Granny Weatherwax carries the bulk of the action and narration here, since Esk spends most of this part unconscious and… not existing? Something in between those two! I loved the way that Pratchett wrote her as this calming force because it tones down the absolute horror of what was happening to Eskarina. I found myself relying on her because if anyone here would be able to figure out how to solve this disaster, it was her. Initially, she sends out her colony of bees to act as a lookout for Esk’s eagle, but that doesn’t prove fateful. (THAT IS SO COOL.) When that doesn’t work, she realizes the answer was sitting in her cottage. I suspect she always theorized that the wizard staff left behind by Billet would help her, but as much as Granny is here to represent witch-ly wisdom, she also represents denial. She consistently resists accepting that Eskarina is a wizard, and so the staff is a last resort. Yes, she does ask the staff to find Esk and the eagle and to help untangle the cords of their two identities. But she does so begrudgingly. We see that throughout this! She’s not eager to turn her granddaugher over to the wizards, you know?
I mentioned in the first video that I was confused about how Granny was able to use the magic of the staff, but it took a re-read while writing this review to see the part I missed:
Granny was no stranger to the uses of power, but she knew she relied on gentle pressure subtly to steer the tide of things. She didn’t put it like that, of course – she would have said that there was always a lever if you knew how to look. The power in the staff was harsh, fierce, the raw stuff of magic distilled out of the forces that powered the universe itself.
What so satisfying about reading the next scene is related to that final sentence. I’m so happy that I’m reading this after The Light Fantastic because now I understand exactly what she’s talking about. As the sheer power hits Granny and she gets a glimpse of what lies on the other side of the doorway that’s opened up by the magic of the universe, I could visualize it. I could appreciate how absurd and horrifying it was. But it also serves to remind us of what Esk is getting into. This is going to be her life! This is the sort of magic she’s going to have to deal with.
That’s the big theme of the second half of this section. Once Esk is awake, Granny makes a vital point:
“They say a little knowledge is a dangerous thing, but it is not one half so bad as a lot of ignorance.”
I got the sense that Eskarina, in her excitement, developed a form of entitlement to her magic, though it’s VERY small. She refused to listen to Granny earlier, and then, after turning one of her brothers into a pig, she acts as if she’s above turning him back. Of course, I can’t ignore the brilliant way in which this is a reflection of the changing dynamic between her and her brothers. They’ve been able to torment and bully her for years, and now, she’s suddenly got the power to make them leave her alone. So it’s fascinating to me to watch how she butts heads with Granny as she navigates her own power. Part of that comes from her constant need to argue with everyone (WHICH I ADORE SO DEEPLY, YOU HAVE NO IDEA).

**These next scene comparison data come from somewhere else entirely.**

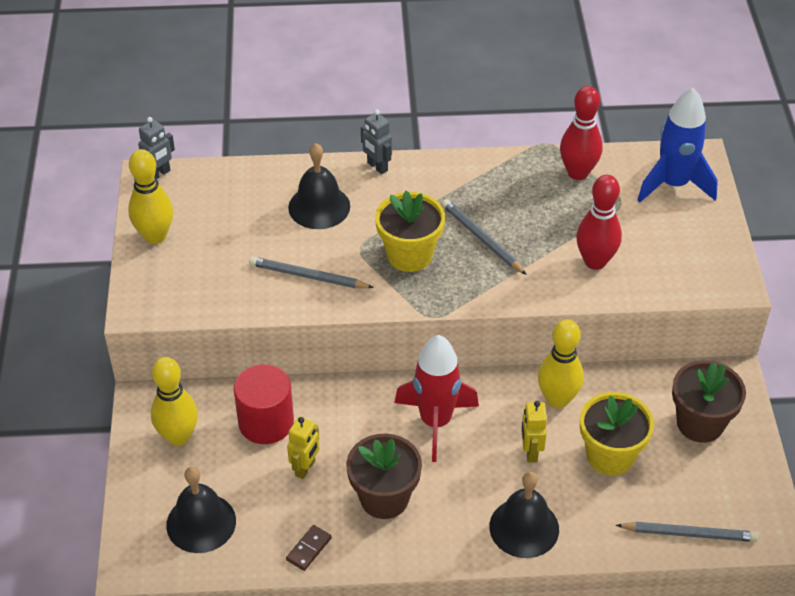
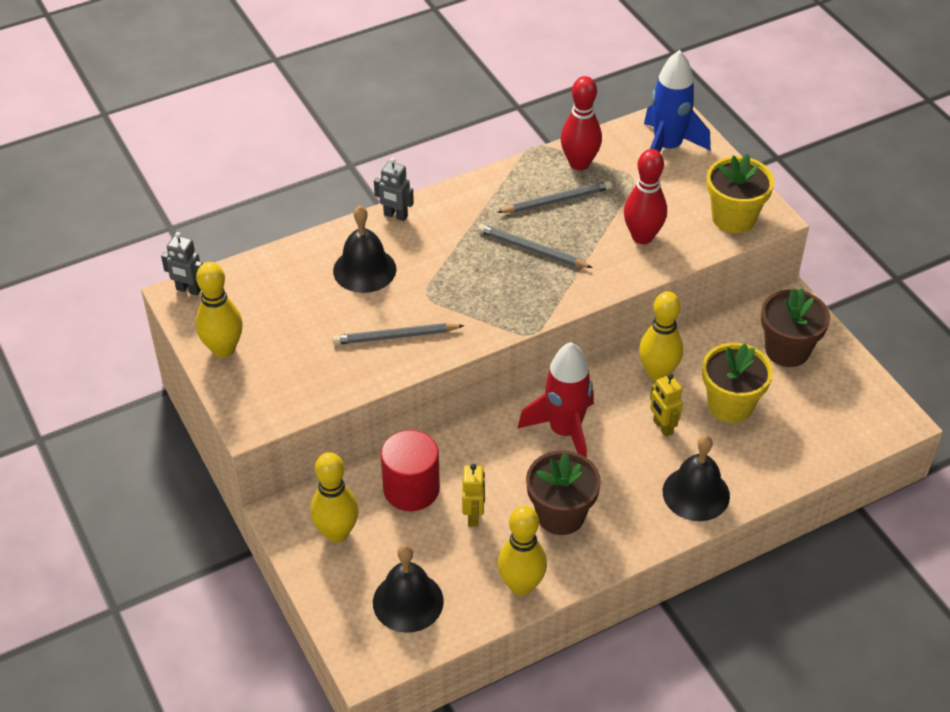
camera: 25 degrees left, 0 degrees up
(159, 174) = (188, 290): grey robot -> grey robot turned 90 degrees clockwise
(308, 549) = (521, 585): brown domino -> yellow bowling pin
(409, 255) = (476, 286): yellow flower pot -> yellow flower pot (733, 218)
(688, 534) = (832, 446): grey pencil -> grey pencil (556, 201)

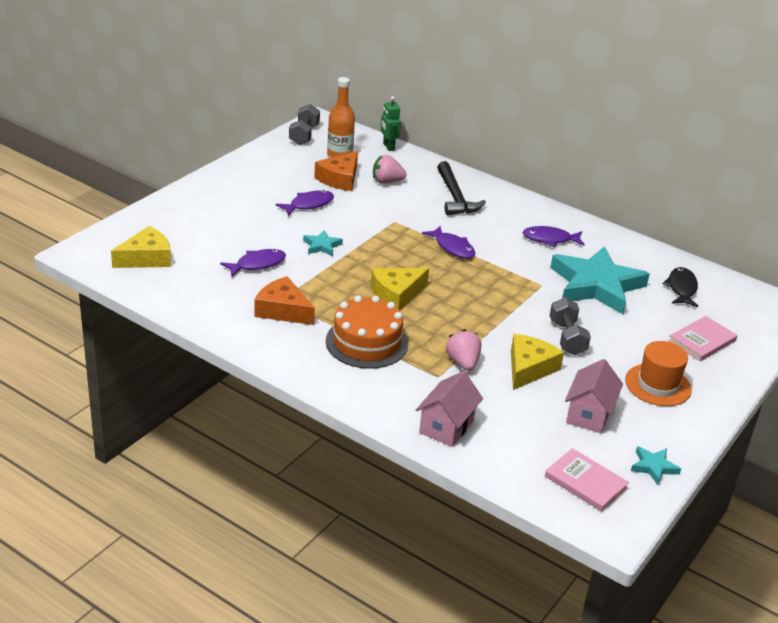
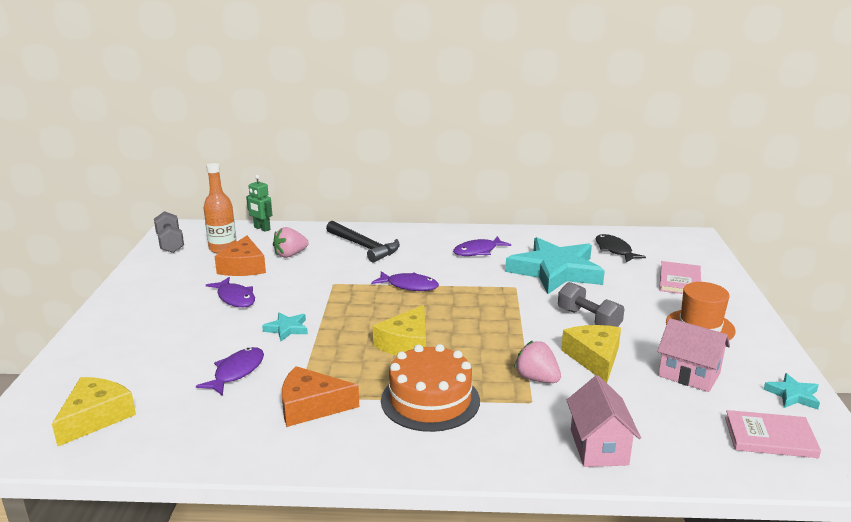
camera: 30 degrees left, 10 degrees down
(308, 205) = (235, 298): purple fish -> purple fish turned 120 degrees clockwise
(589, 414) = (689, 375): pink house -> pink house turned 45 degrees counterclockwise

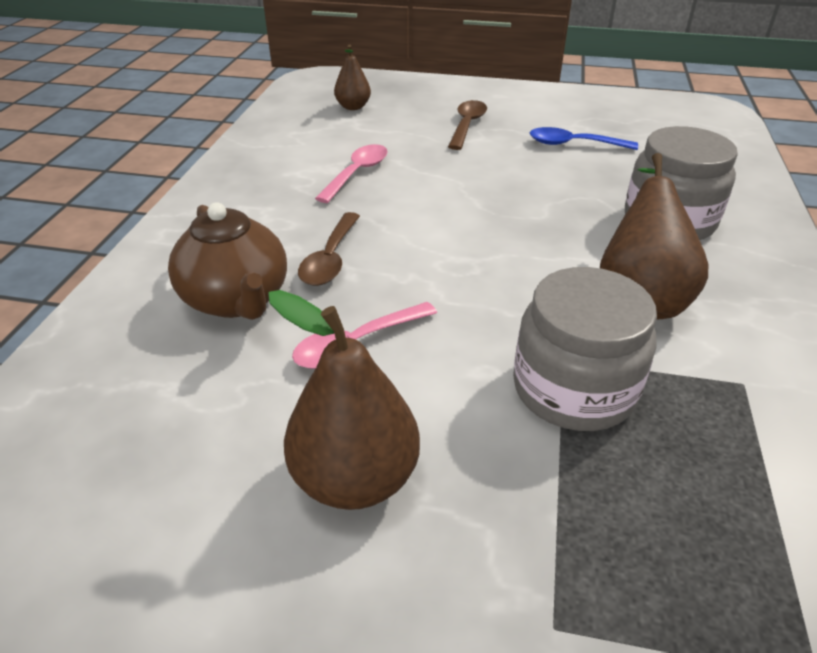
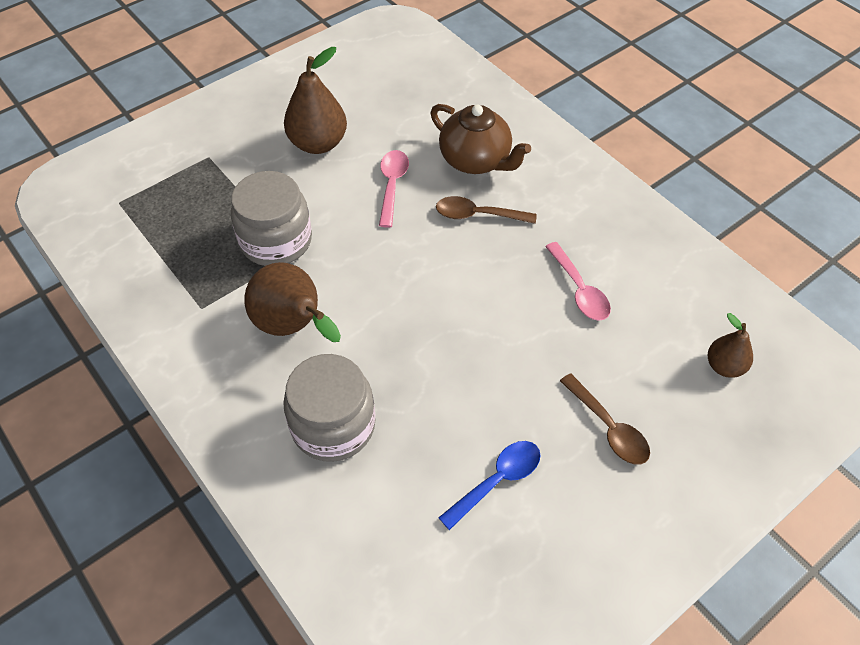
camera: 130 degrees right, 15 degrees up
(237, 300) = (476, 160): brown teapot -> brown teapot turned 150 degrees counterclockwise
(330, 259) = (477, 215): brown spoon -> brown spoon turned 45 degrees counterclockwise

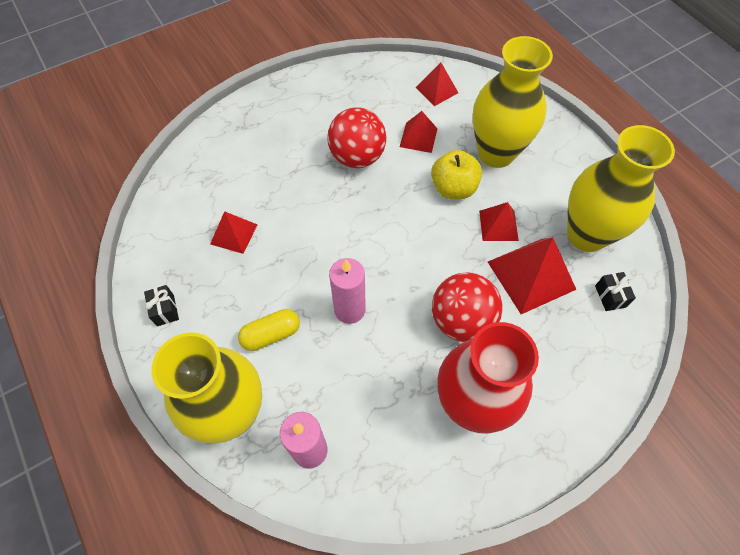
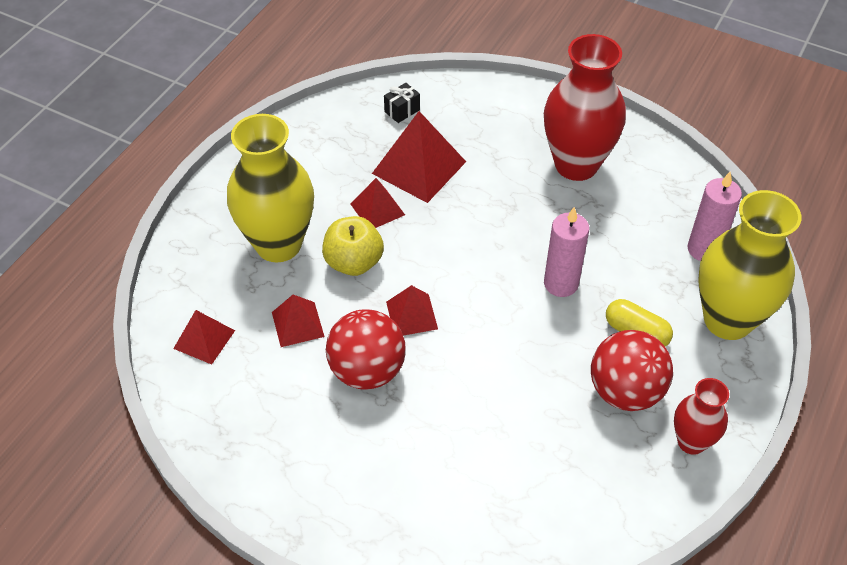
camera: 120 degrees left, 10 degrees down
(165, 310) = (691, 442): black gift -> red vase
(234, 234) = (558, 435): red pyramid -> red pyramid (411, 315)
(461, 320) = (505, 198): red ball -> red ball (625, 391)
(586, 235) = (343, 143): yellow vase -> none

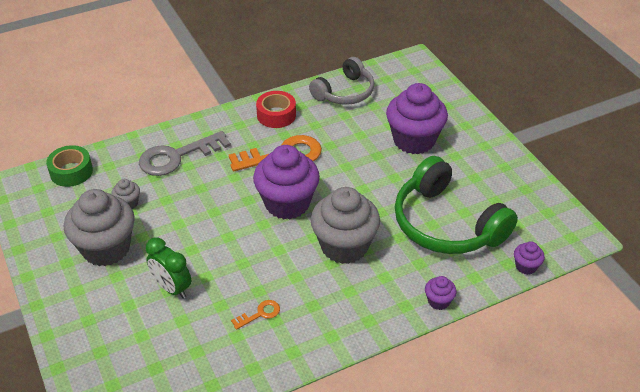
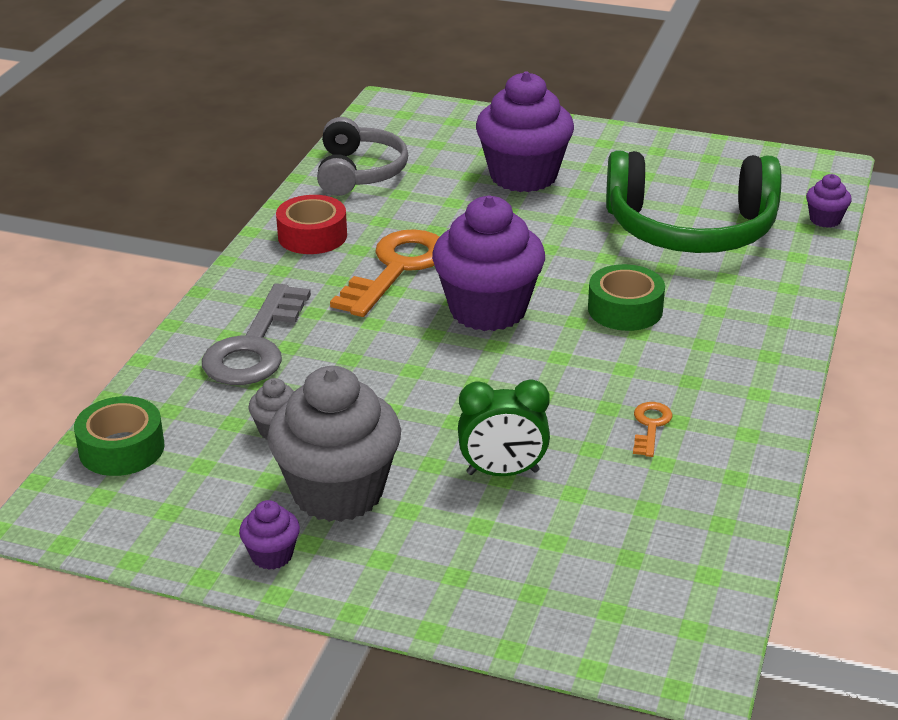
camera: 45 degrees left, 10 degrees down
(344, 246) = (625, 309): grey cupcake -> green tape
(438, 301) = (802, 296): purple cupcake -> purple cupcake (272, 555)

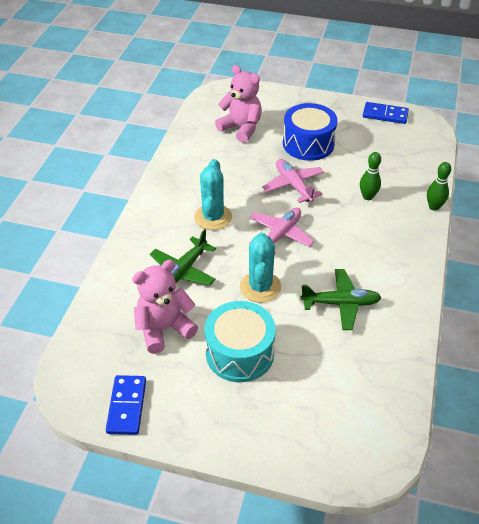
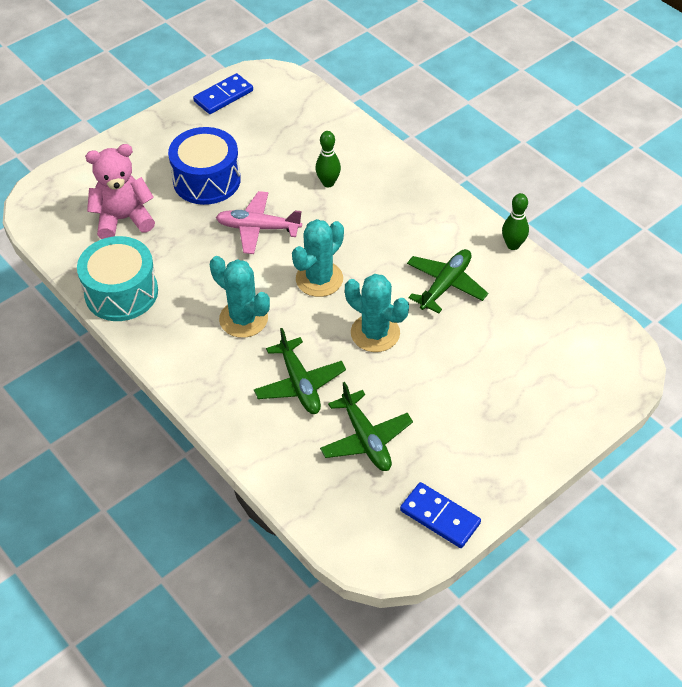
camera: 55 degrees left, 5 degrees up
(164, 329) = (366, 439): pink teddy bear -> green plane
(239, 353) = (444, 394): turquoise drum -> turquoise drum (121, 292)
(280, 235) = (319, 279): pink plane -> turquoise cactus
(434, 207) = (385, 146): green bowling pin -> green bowling pin (513, 245)

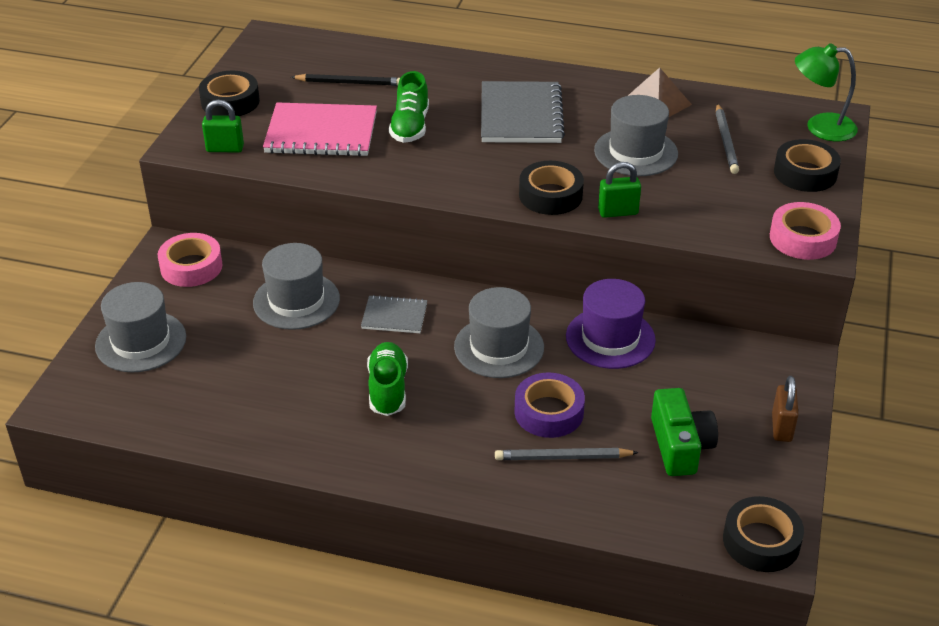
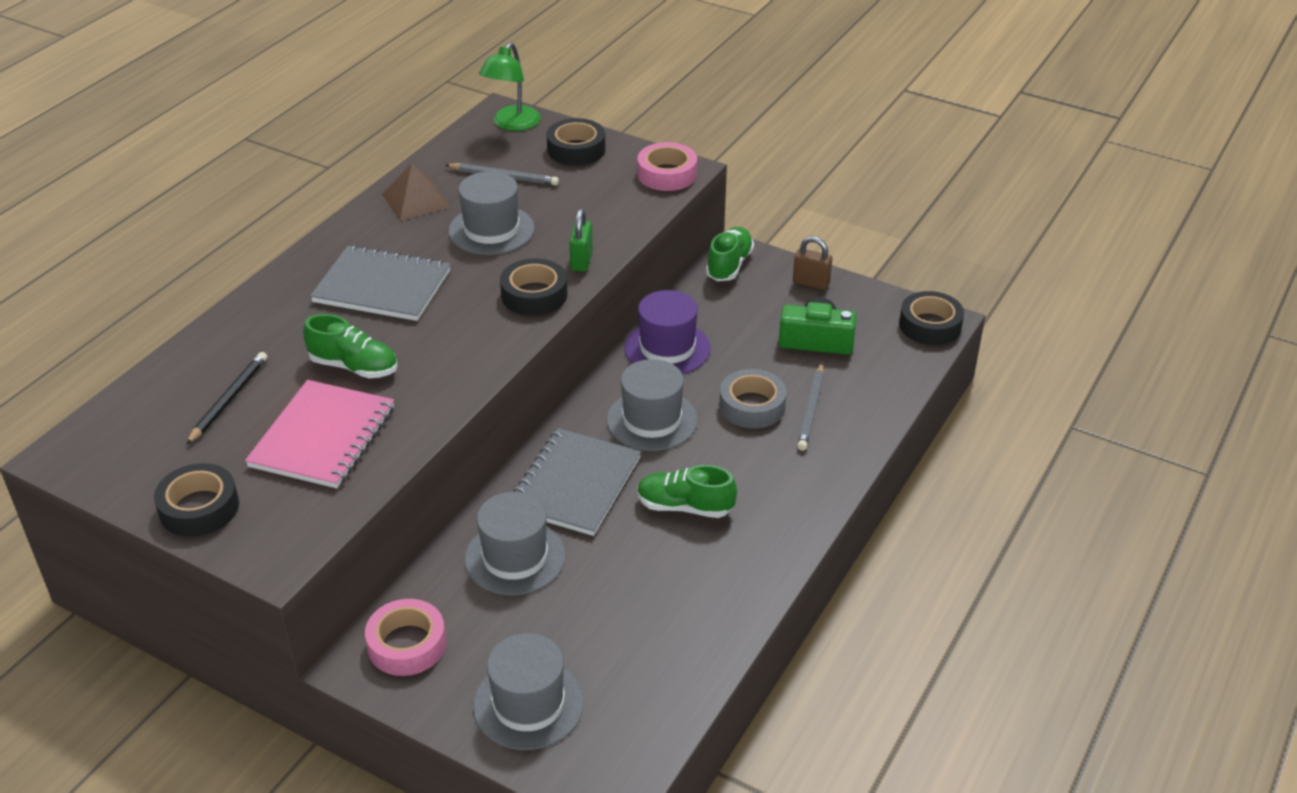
camera: 75 degrees left, 0 degrees up
(225, 148) = (305, 523): green padlock -> none
(394, 316) = (574, 484): grey notebook -> grey notebook, size x1.85
(549, 412) = (752, 406): purple tape -> grey tape
(774, 359) = (729, 265): none -> green shoe

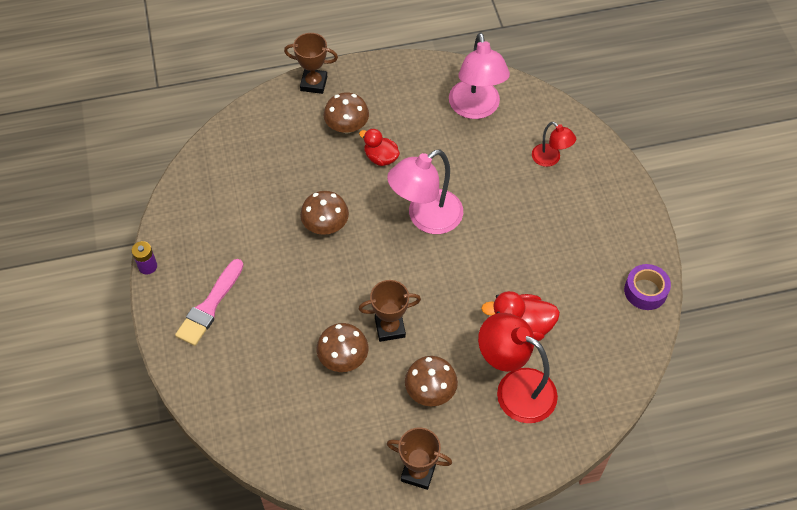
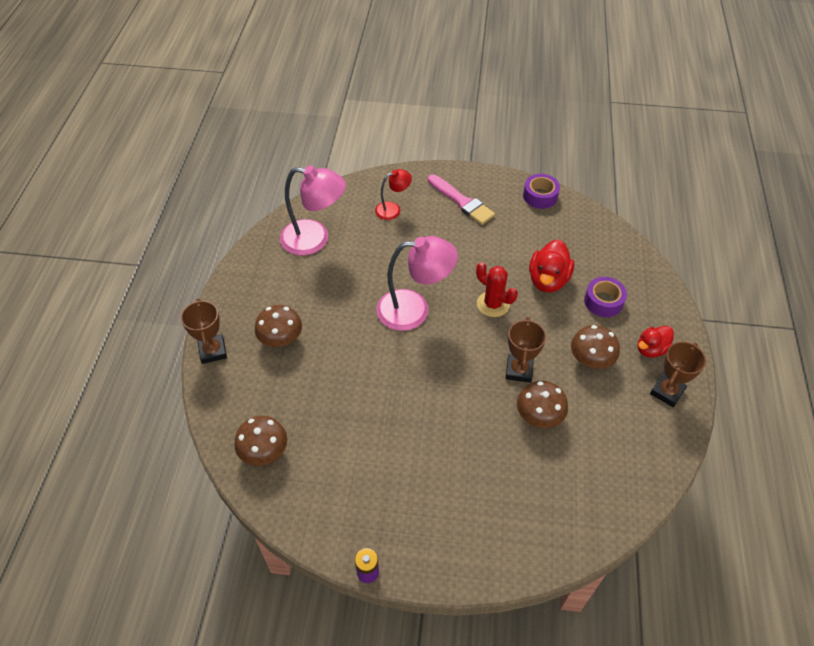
camera: 70 degrees left, 5 degrees down
(210, 305) = (441, 519): pink brush -> pink brush (461, 201)
(314, 83) = (213, 351): brown trophy -> brown trophy turned 45 degrees counterclockwise
(325, 225) = (387, 389): brown mushroom -> brown mushroom (264, 451)
(381, 158) = (332, 323): red duck -> red duck (651, 349)
(426, 218) = (414, 309): pink lamp -> pink lamp turned 75 degrees counterclockwise
(463, 284) = (493, 304): none -> red cactus
(515, 388) = (603, 301): red lamp -> purple tape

But part of her behavior comes from the amount of power she has. When she finally demonstrates her potential – by turning the hearthstone INTO LAVA – Granny concedes. She spends time prior to this trying to logically avoid admitting that Esk is a wizard, but then she sees what Esk can do without any training whatsoever, and there’s no room for her to be in denial. So what can she do? She can teach Esk control. The magic witches use is all based in control, you know? Or at least that’s how I read it. It’s a lot more subtle, and it’s about managing what’s sensible and necessary versus what’s possible. I think that before Granny ever gets Esk to Unseen University, she’s going to spend as much time as possible urging Esk to utilize both the wisdom of the witches and what she learns there. As evidenced by her revenge against Gulta, Esk has the power to make her whims possible almost instantaneously. She’s got to learn not to do that, or she’s going to earn a lot of attention that might not exactly be pleasant.
I AM SO EXCITED FOR THIS, FOR THE RECORD.